In the last weeks of her stay on the ward her care team decided that hospital was not an appropriate place for her to be any longer. She was reassessed and it was decided not surprisingly, that she would not be able to benefit from a rehabilitation programme. Rather after some discussion, they considered that she would need to move into a care home offering 24 hour care with regular nursing input.
There then followed a rather tortuous period of searching for a suitable care setting. I was introduced to a care finder who was attached to the NHS and knew an incredible amount about the local facilities available. But there were very few vacancies in places that she thought were suitable for Florence and that were willing to take on a frail 105 year old.

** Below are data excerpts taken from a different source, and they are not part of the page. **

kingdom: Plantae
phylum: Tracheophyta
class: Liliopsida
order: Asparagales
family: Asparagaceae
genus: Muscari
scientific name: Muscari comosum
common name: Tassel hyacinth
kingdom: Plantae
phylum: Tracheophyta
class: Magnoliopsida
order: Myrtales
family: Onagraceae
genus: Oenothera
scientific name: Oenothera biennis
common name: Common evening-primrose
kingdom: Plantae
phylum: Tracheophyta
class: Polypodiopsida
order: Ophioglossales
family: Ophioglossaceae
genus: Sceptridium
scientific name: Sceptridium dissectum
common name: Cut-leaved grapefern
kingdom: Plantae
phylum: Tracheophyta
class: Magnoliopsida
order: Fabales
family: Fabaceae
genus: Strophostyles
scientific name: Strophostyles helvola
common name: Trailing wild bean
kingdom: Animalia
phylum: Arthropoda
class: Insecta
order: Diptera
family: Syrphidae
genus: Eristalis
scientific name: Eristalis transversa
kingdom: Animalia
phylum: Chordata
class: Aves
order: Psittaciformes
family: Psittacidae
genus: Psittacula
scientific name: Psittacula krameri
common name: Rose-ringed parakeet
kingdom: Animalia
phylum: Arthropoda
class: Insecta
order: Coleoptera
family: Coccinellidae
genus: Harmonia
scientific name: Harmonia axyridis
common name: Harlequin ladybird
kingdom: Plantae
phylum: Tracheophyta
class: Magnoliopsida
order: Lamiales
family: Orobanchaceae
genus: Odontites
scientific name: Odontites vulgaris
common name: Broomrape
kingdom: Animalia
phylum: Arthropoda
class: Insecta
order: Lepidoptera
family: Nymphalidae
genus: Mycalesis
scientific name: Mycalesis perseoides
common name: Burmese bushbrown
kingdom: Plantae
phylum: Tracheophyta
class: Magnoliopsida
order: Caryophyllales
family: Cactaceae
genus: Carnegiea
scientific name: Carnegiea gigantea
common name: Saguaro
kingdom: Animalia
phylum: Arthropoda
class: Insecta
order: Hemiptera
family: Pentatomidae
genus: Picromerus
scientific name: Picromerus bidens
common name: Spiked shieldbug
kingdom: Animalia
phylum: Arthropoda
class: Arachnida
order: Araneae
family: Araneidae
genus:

Then out of the blue the care finder rang me one Friday afternoon. A place was available on a ward within what she described as a very good care home but a decision had to be made quickly. When I pushed her a bit more on it she said “It’s the sort of place I’d like my mother to go to if she ever needed it”. She was quite excited and also told me that the manager had been thrilled when told my mother’s age. That was quite a clincher and my sister and sister-in-law went around to see it on the Sunday and luckily quite liked it too. The hospital though very careful not to push the fact that they badly needed her bed, obviously did and Florence was moved in a few days later.
Florence was there for just over two months before she died very peacefully. The care home and the staff were indeed quite wonderful throughout her stay.
As I talked about in my last story, we were later to thank our and her lucky stars that this was all happening before Covid19 had caused such awful trauma for so many care home residents and their families and for the amazing people who look after them.